By Mike Smith
What a great time early Hollywood must have been like. Then you could turn up at any film studio, get work as an extra and, if you caught the right eye, build a career. It’s 1928 and the reigning king of the movies is George Valentin (Dujardin). We meet him at the premiere of his latest adventure film, a spy film that features George and his trusty sidekick, known to fans as the Dog (Uggie). While mingling with fans afterwards, he poses for a photograph with a female fan (Bejo) who takes the opportunity to give him a peck on the cheek as the cameras flash. The next day the trade papers run the photo on the front page. The photo does not make George’s wife, Doris (Penelope Ann Miller) happy. Of course, as someone who sits about the house reading fan magazines just so she can deface any photo of George she comes across, nothing much does. It also angers studio head Al Zimmer, who blames the photo for pushing the release of the new film to page 5. Yet soon the lives of the star, the fan and the mogul will merge into one of the most original films of this decade.
A nominee for the Palme d’Or at the Cannes Film Festival, where Dujardin was named Best Actor, “The Artist” is a beautifully photographed story about accepting change even when it frightens you. George is not impressed with the new miracle of talking pictures. He decides he will write and direct his own film, using the skills he’s honed as an actor to tell the story without sound. His studio, however, disagrees. They’ve cast their newest up and coming star, Peppy Miller (the one time photographed fan/film extra), in a talkie. While doing a radio interview Peppy disdains the actors of silent Hollywood, dismissing their acting as “mugging for the camera.” This upsets George, who learns that his film will open the same day as Peppy’s. As George leaves the mostly empty theatre showing his film he finds himself caught in a mob of people. He realizes they are all crowded in front of the theatre playing Peppy’s movie. The public has spoken. But George will not.

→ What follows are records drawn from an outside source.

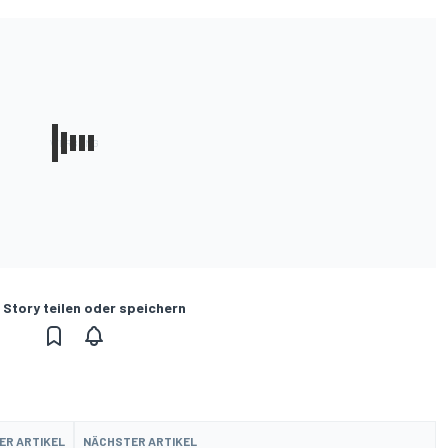
 Story teilen oder speichern
ER ARTIKEL
NÄCHSTER ARTIKEL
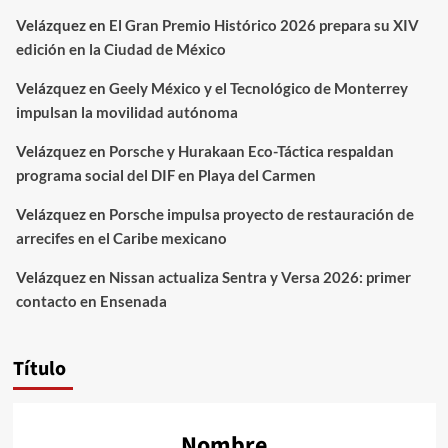
Velázquez
en
El Gran Premio Histórico 2026 prepara su XIV
edición en la Ciudad de México
Velázquez
en
Geely México y el Tecnológico de Monterrey
impulsan la movilidad autónoma
Velázquez
en
Porsche y Hurakaan Eco-Táctica respaldan
programa social del DIF en Playa del Carmen
Velázquez
en
Porsche impulsa proyecto de restauración de
arrecifes en el Caribe mexicano
Velázquez
en
Nissan actualiza Sentra y Versa 2026: primer
contacto en Ensenada
Título
Nombre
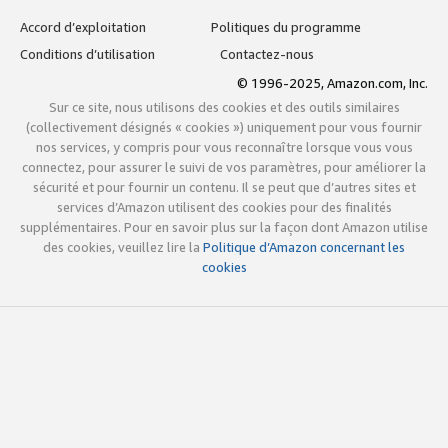
Accord d’exploitation
Politiques du programme
Conditions d’utilisation
Contactez-nous
© 1996-2025, Amazon.com, Inc.
Sur ce site, nous utilisons des cookies et des outils similaires
(collectivement désignés « cookies ») uniquement pour vous fournir
nos services, y compris pour vous reconnaître lorsque vous vous
connectez, pour assurer le suivi de vos paramètres, pour améliorer la
sécurité et pour fournir un contenu. Il se peut que d’autres sites et
services d’Amazon utilisent des cookies pour des finalités
supplémentaires. Pour en savoir plus sur la façon dont Amazon utilise
des cookies, veuillez lire la
Politique d’Amazon concernant les
cookies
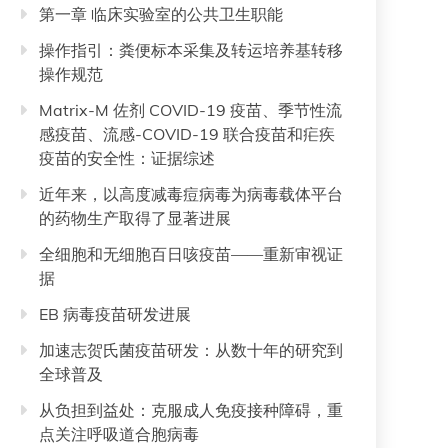
第一章 临床实验室的公共卫生职能
操作指引：粪便标本采集及转运培养基转移
操作规范
Matrix-M 佐剂 COVID-19 疫苗、季节性流
感疫苗、流感-COVID-19 联合疫苗和疟疾
疫苗的安全性：证据综述
近年来，以高度减毒痘病毒为病毒载体平台
的药物生产取得了显著进展
全细胞和无细胞百日咳疫苗——重新审视证
据
EB 病毒疫苗研发进展
加速志贺氏菌疫苗研发：从数十年的研究到
全球普及
从负担到益处：克服成人免疫接种障碍，重
点关注呼吸道合胞病毒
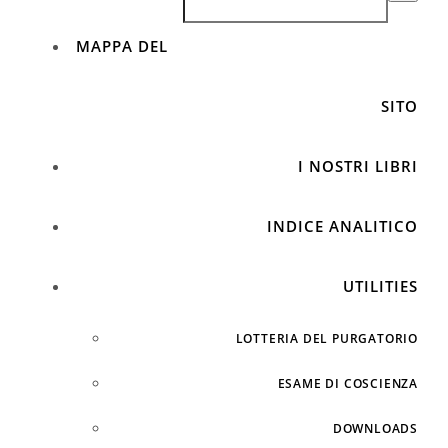
MAPPA DEL
SITO
I NOSTRI LIBRI
INDICE ANALITICO
UTILITIES
LOTTERIA DEL PURGATORIO
ESAME DI COSCIENZA
DOWNLOADS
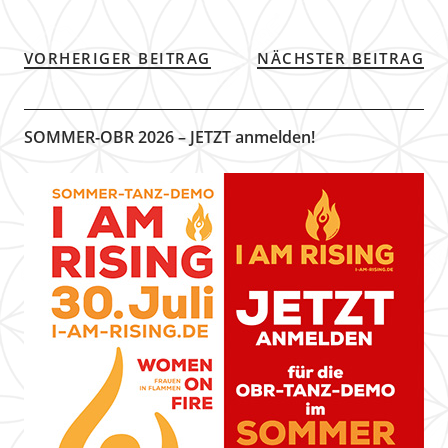
VORHERIGER BEITRAG
NÄCHSTER BEITRAG
SOMMER-OBR 2026 – JETZT anmelden!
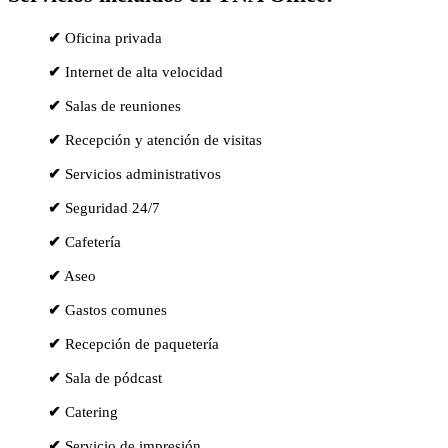
✔
Oficina privada
✔
Internet de alta velocidad
✔
Salas de reuniones
✔
Recepción y atención de visitas
✔
Servicios administrativos
✔
Seguridad 24/7
✔
Cafetería
✔
Aseo
✔
Gastos comunes
✔
Recepción de paquetería
✔
Sala de pódcast
✔
Catering
✔
Servicio de impresión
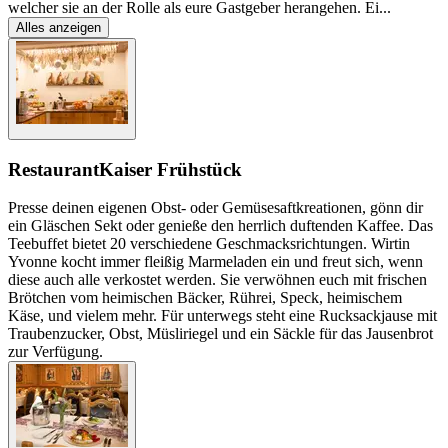
welcher sie an der Rolle als eure Gastgeber herangehen. Ei
...
Alles anzeigen
Restaurant
Kaiser Frühstück
Presse deinen eigenen Obst- oder Gemüsesaftkreationen, gönn dir
ein Gläschen Sekt oder genieße den herrlich duftenden Kaffee. Das
Teebuffet bietet 20 verschiedene Geschmacksrichtungen. Wirtin
Yvonne kocht immer fleißig Marmeladen ein und freut sich, wenn
diese auch alle verkostet werden. Sie verwöhnen euch mit frischen
Brötchen vom heimischen Bäcker, Rührei, Speck, heimischem
Käse, und vielem mehr. Für unterwegs steht eine Rucksackjause mit
Traubenzucker, Obst, Müsliriegel und ein Säckle für das Jausenbrot
zur Verfügung.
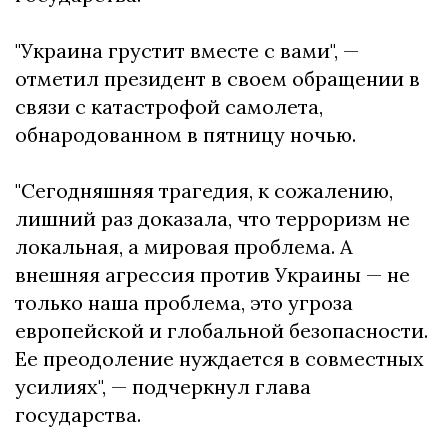
"Украина грустит вместе с вами", —
отметил президент в своем обращении в
связи с катастрофой самолета,
обнародованном в пятницу ночью.
"Сегодняшняя трагедия, к сожалению,
лишний раз доказала, что терроризм не
локальная, а мировая проблема. А
внешняя агрессия против Украины — не
только наша проблема, это угроза
европейской и глобальной безопасности.
Ее преодоление нуждается в совместных
усилиях", — подчеркнул глава
государства.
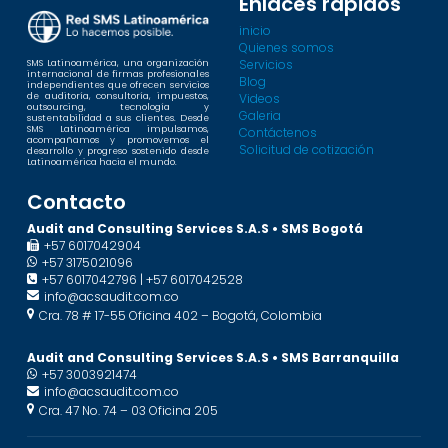
Enlaces rápidos
inicio
Quienes somos
Servicios
SMS Latinoamérica, una organización
internacional de firmas profesionales
Blog
independientes que ofrecen servicios
Videos
de auditoría, consultoría, impuestos,
outsourcing, tecnología y
Galeria
sustentabilidad a sus clientes. Desde
SMS Latinoamérica impulsamos,
Contáctenos
acompañamos y promovemos el
Solicitud de cotización
desarrollo y progreso sostenido desde
Latinoamérica hacia el mundo.
Contacto
Audit and Consulting Services S.A.S • SMS Bogotá
+57 6017042904
+57 3175021096
+57 6017042796 | +57 6017042528
info@acsaudit.com.co
Cra. 78 # 17-55 Oficina 402 – Bogotá, Colombia
Audit and Consulting Services S.A.S • SMS Barranquilla
+57 3003921474
info@acsaudit.com.co
Cra. 47 No. 74 – 03 Oficina 205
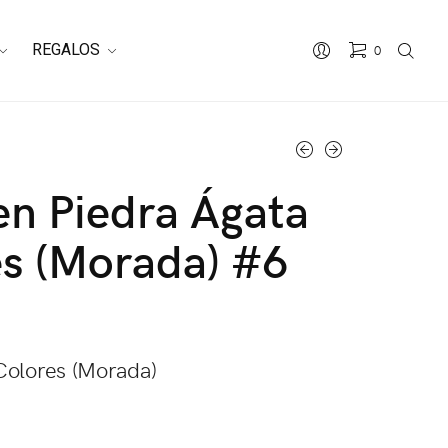
REGALOS
0
en Piedra Ágata
s (Morada) #6
Colores (Morada)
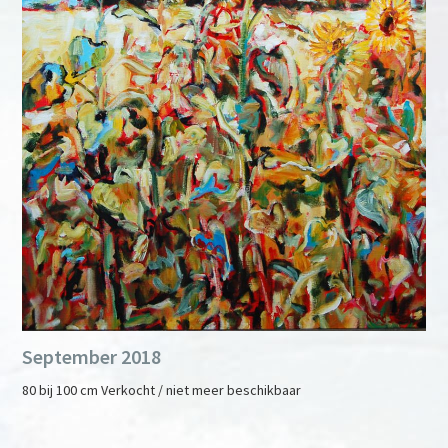
September 2018
80 bij 100 cm Verkocht / niet meer beschikbaar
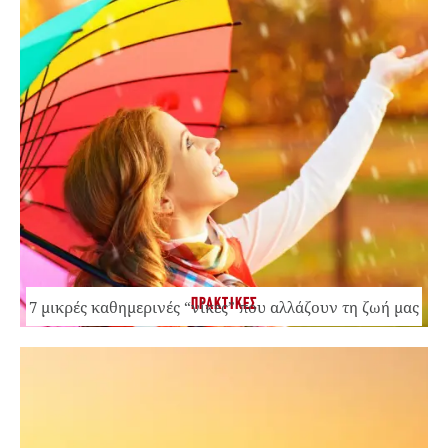
ΠΡΑΚΤΙΚΕΣ
7 μικρές καθημερινές “νίκες” που αλλάζουν τη ζωή μας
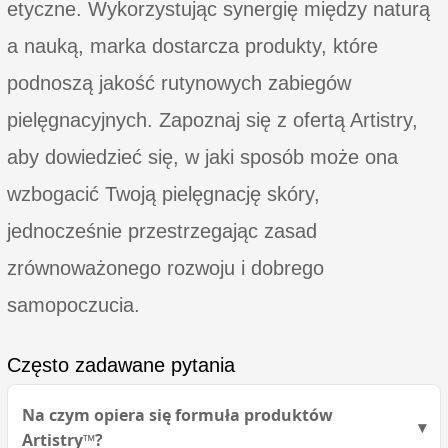
etyczne. Wykorzystując synergię między naturą
a nauką, marka dostarcza produkty, które
podnoszą jakość rutynowych zabiegów
pielęgnacyjnych. Zapoznaj się z ofertą Artistry,
aby dowiedzieć się, w jaki sposób może ona
wzbogacić Twoją pielęgnację skóry,
jednocześnie przestrzegając zasad
zrównoważonego rozwoju i dobrego
samopoczucia.
Często zadawane pytania
Na czym opiera się formuła produktów
Artistry™?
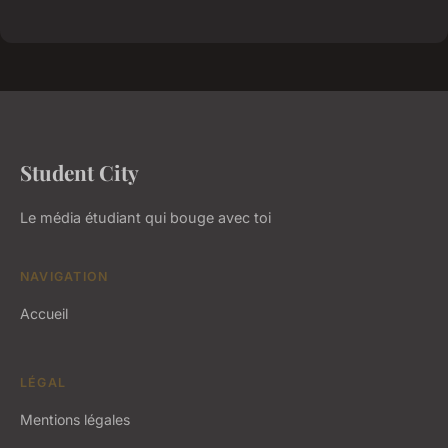
Student City
Le média étudiant qui bouge avec toi
NAVIGATION
Accueil
LÉGAL
Mentions légales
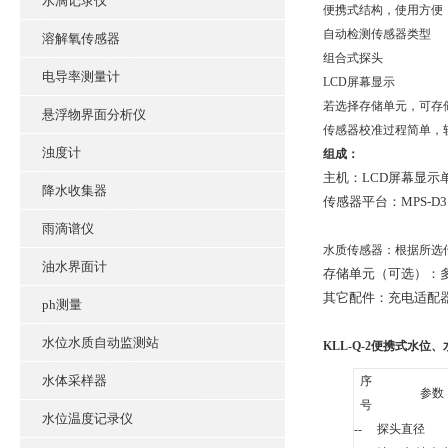
水滴记录仪
便携式结构，使用方便
自动检测传感器类型
溶解氧传感器
组合式探头
电导率测量计
LCD屏幕显示
若选择存储单元，可存储2
悬浮物界面分析仪
传感器校准过程简单，
浊度计
组成：
主机：LCD屏幕显示
降水收集器
传感器平台：MPS-D3、
雨滴谱仪
水质传感器：根据所选
油水界面计
存储单元（可选）：多存
其它配件：充电适配
ph测量
水位水质自动监测站
KLL-Q-2便携式水位
水体采样器
序
参数
号
水位温度记录仪
--
探头直径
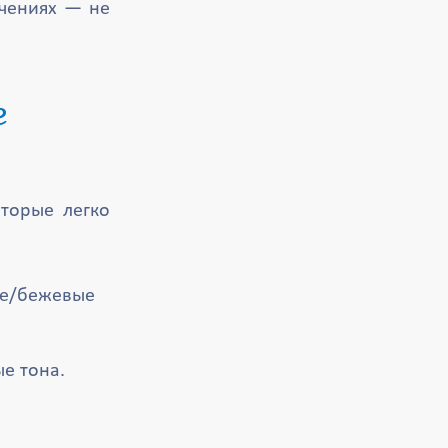
ичениях — не
оторые легко
ние/бежевые
ые тона.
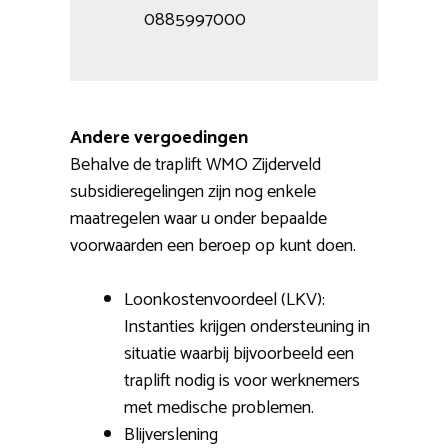
0885997000
Andere vergoedingen
Behalve de traplift WMO Zijderveld
subsidieregelingen zijn nog enkele
maatregelen waar u onder bepaalde
voorwaarden een beroep op kunt doen.
Loonkostenvoordeel (LKV):
Instanties krijgen ondersteuning in
situatie waarbij bijvoorbeeld een
traplift nodig is voor werknemers
met medische problemen.
Blijverslening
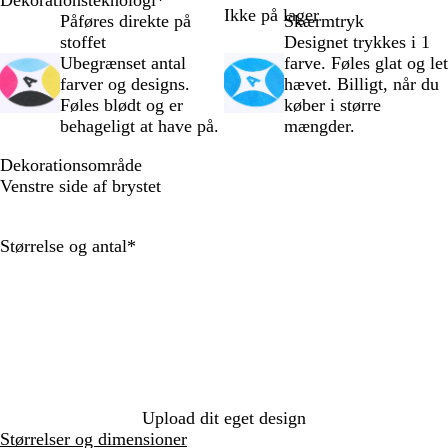
t
d
u
l
l
i
n
Ikke på lager
Påføres direkte på
Skærmtryk
r
g
e
s
s
stoffet
Designet trykkes i 1
f
r
p
k
Ubegrænset antal
farve. Føles glat og let
a
å
i
m
farver og designs.
hævet. Billigt, når du
r
m
n
a
Føles blødt og er
køber i større
v
e
k
r
behageligt at have på.
mængder.
e
l
i
t
e
n
Dekorationsområde
r
e
Venstre side af brystet
e
b
t
l
å
Skal
Størrelse og antal
*
udfyldes
Upload dit eget design
Størrelser og dimensioner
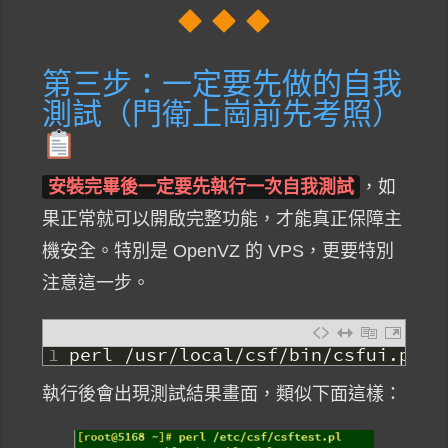
第三步：一定要先做的自我
測試（門衛上崗前先考照）
安裝完畢後一定要先執行一次自我測試
，如
果正常就可以開啟完整功能，才能真正保障主
機安全。特別是 OpenVZ 的 VPS，更要特別
注意這一步。
1
perl
/
usr
/
local
/
csf
/
bin
/
csfui
.
pl
執行後會出現測試結果畫面，類似下面這樣：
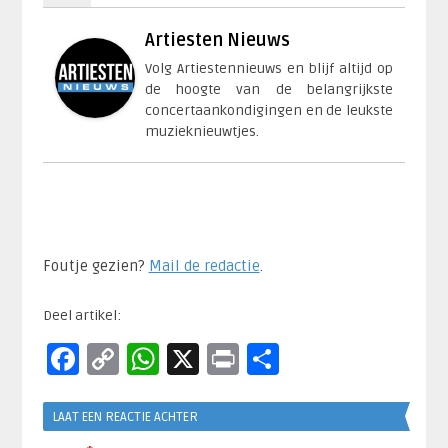
Artiesten Nieuws
Volg Artiestennieuws en blijf altijd op
de hoogte van de belangrijkste
concertaankondigingen en de leukste
muzieknieuwtjes.
Foutje gezien?
Mail de redactie
.​
Deel artikel:
Facebook
Copy
WhatsApp
X
Print
Delen
Link
LAAT EEN REACTIE ACHTER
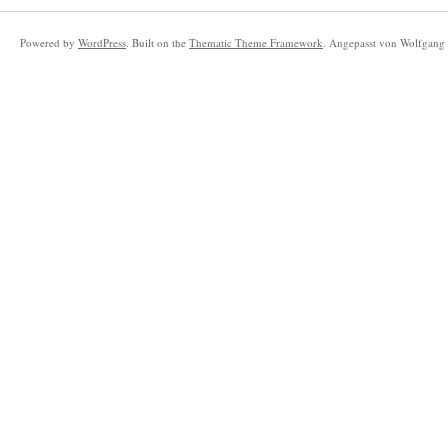
Powered by
WordPress
. Built on the
Thematic Theme Framework
. Angepasst von Wolfgang 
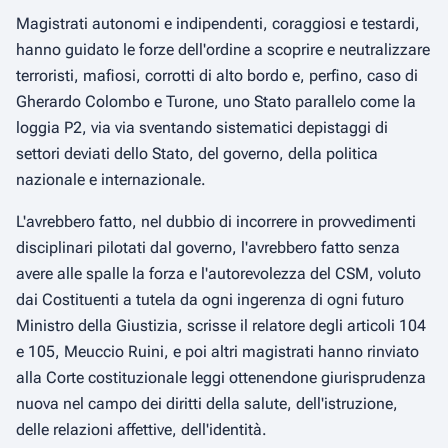
Magistrati autonomi e indipendenti, coraggiosi e testardi,
hanno guidato le forze dell'ordine a scoprire e neutralizzare
terroristi, mafiosi, corrotti di alto bordo e, perfino, caso di
Gherardo Colombo e Turone, uno Stato parallelo come la
loggia P2, via via sventando sistematici depistaggi di
settori deviati dello Stato, del governo, della politica
nazionale e internazionale.
L'avrebbero fatto, nel dubbio di incorrere in provvedimenti
disciplinari pilotati dal governo, l'avrebbero fatto senza
avere alle spalle la forza e l'autorevolezza del CSM, voluto
dai Costituenti a tutela da ogni ingerenza di ogni futuro
Ministro della Giustizia, scrisse il relatore degli articoli 104
e 105, Meuccio Ruini, e poi altri magistrati hanno rinviato
alla Corte costituzionale leggi ottenendone giurisprudenza
nuova nel campo dei diritti della salute, dell'istruzione,
delle relazioni affettive, dell'identità.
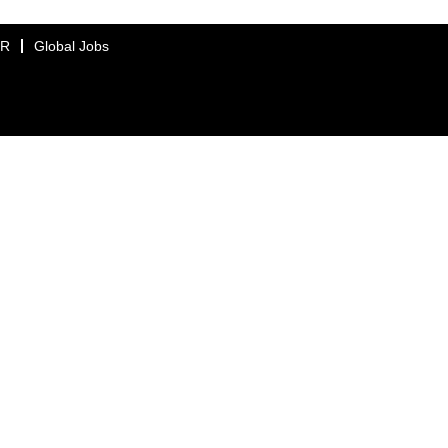
ER
Global Jobs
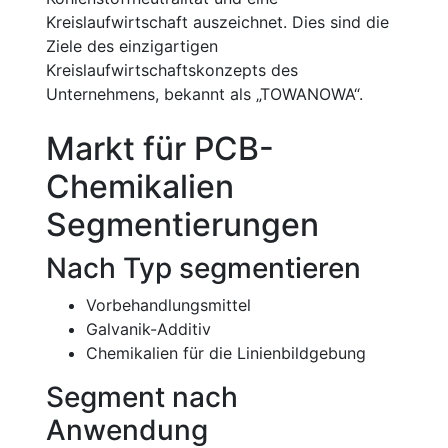
Kreislaufwirtschaft auszeichnet. Dies sind die
Ziele des einzigartigen
Kreislaufwirtschaftskonzepts des
Unternehmens, bekannt als „TOWANOWA“.
Markt für PCB-
Chemikalien
Segmentierungen
Nach Typ segmentieren
Vorbehandlungsmittel
Galvanik-Additiv
Chemikalien für die Linienbildgebung
Segment nach
Anwendung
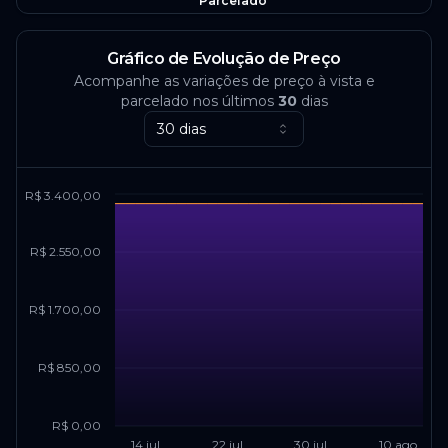
Parcelado
Gráfico de Evolução de Preço
Acompanhe as variações de preço à vista e
parcelado nos últimos
30
dias
30 dias
R$ 3.400,00
R$ 2.550,00
R$ 1.700,00
R$ 850,00
R$ 0,00
14 jul
22 jul
30 jul
10 ago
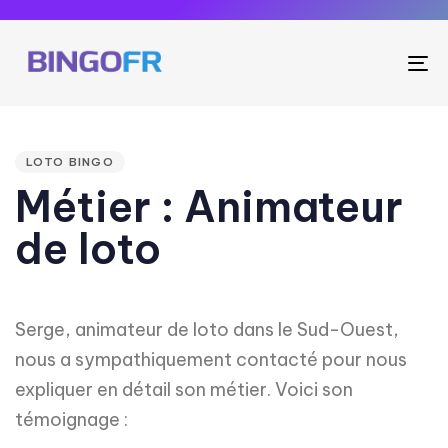
To
na
PUBLISHED
IN:
LOTO BINGO
Métier : Animateur
de loto
Serge, animateur de loto dans le Sud-Ouest,
nous a sympathiquement contacté pour nous
expliquer en détail son métier. Voici son
témoignage :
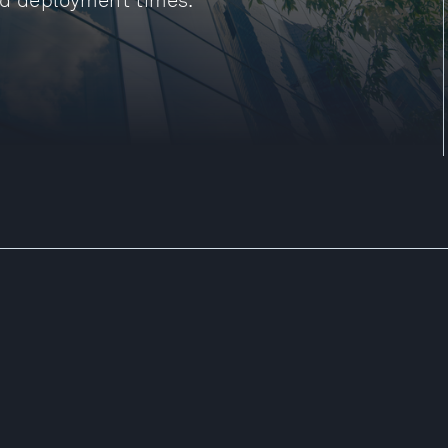
nd deployment times.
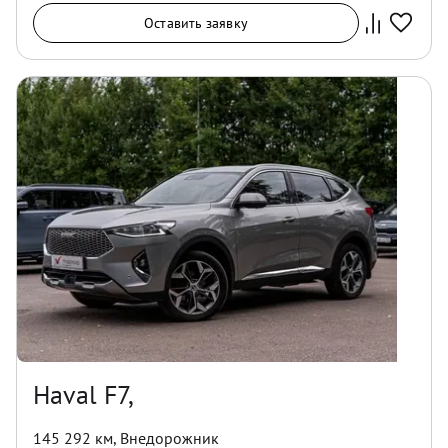
Оставить заявку
Haval F7,
145 292 км
,
Внедорожник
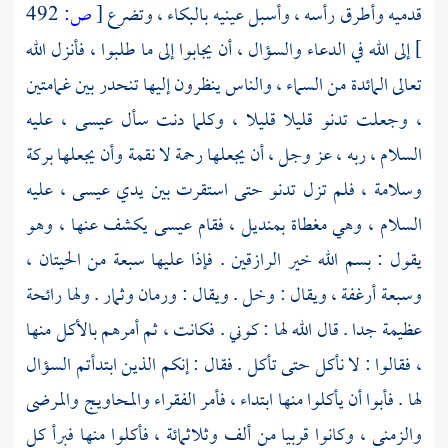
قدميه وأطرق رأسه ، وأسبل عينيه بالبكاء ، وتضرع
[
ص:
492
]
إلى الله في الدعاء والسؤال ، أن يجابوا إلى ما طلبوا ، فأنزل الله
تعالى المائدة من السماء ، والناس ينظرون إليها تنحدر بين غمامتين
، وجعلت تدنو قليلا قليلا ، وكلما دنت سأل
عيسى
، عليه
السلام ، ربه ، عز وجل ، أن يجعلها رحمة لا نقمة وأن يجعلها بركة
وسلامة ، فلم تزل تدنو حتى استقرت بين يدي
عيسى
، عليه
السلام ، وهي مغطاة بمنديل ، فقام
عيسى
يكشف عنها ، وهو
يقول : بسم الله خير الرازقين . فإذا عليها سبعة من الحيتان ،
وسبعة أرغفة ، ويقال : وخل . ويقال : ورمان وثمار . ولها رائحة
عظيمة جدا . قال الله لها : كوني . فكانت ، ثم أمرهم بالأكل منها
، فقالوا : لا نأكل حتى تأكل . فقال : إنكم الذين ابتدأتم السؤال
لها . فأبوا أن يأكلوا منها ابتداء ، فأمر الفقراء والمحاويج والمرضى
والزمنى ، وكانوا قربيا من ألف وثلاثمائة ، فأكلوا منها فبرأ كل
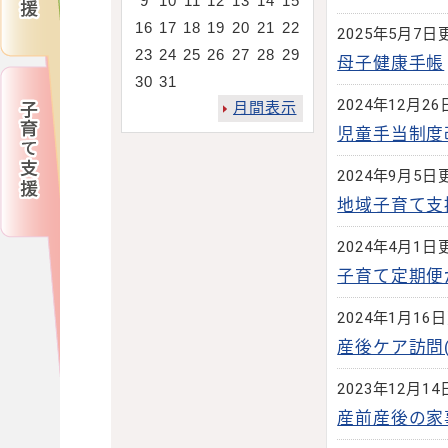
9
10
11
12
13
14
15
16
17
18
19
20
21
22
2025年5月7日
23
24
25
26
27
28
29
母子健康手帳
30
31
2024年12月2
月間表示
児童手当制度
2024年9月5日
地域子育て支
2024年4月1日
子育て定期便
2024年1月16
産後ケア訪問
2023年12月1
産前産後の家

In 1981 I had the great fortune to attend a screening of Abel Gance’s silent classic “Napoleon,” accompanied by a full orchestra. It was there that I learned that film is, first and foremost, a visual art form. Minutes could go by without a title card and you never lost a beat in the story. The same is true with “The Artist.” As George and Peppy begin to kindle a relationship their eyes and body language tell a story that words can’t begin to do justice to. The cast is brilliant. Dujardin is sure to earn an Academy Award nomination for his work here and, if he wins, he would be only the second Best Actor winner to win for a silent film role. Ironically the first winner, Emil Jennings, saw his career in Hollywood fade after the invention of talking pictures due to his heavy German accent. Bejo matches Dujardin scene for scene, giving the film an “A Star is Born” feel. Other notable performances are delivered by Goodman, Miller, James Cromwell and Malcolm McDowell. The film is beautifully photographed and the original score, by composer Ludovic Bource, is the perfect accompaniment.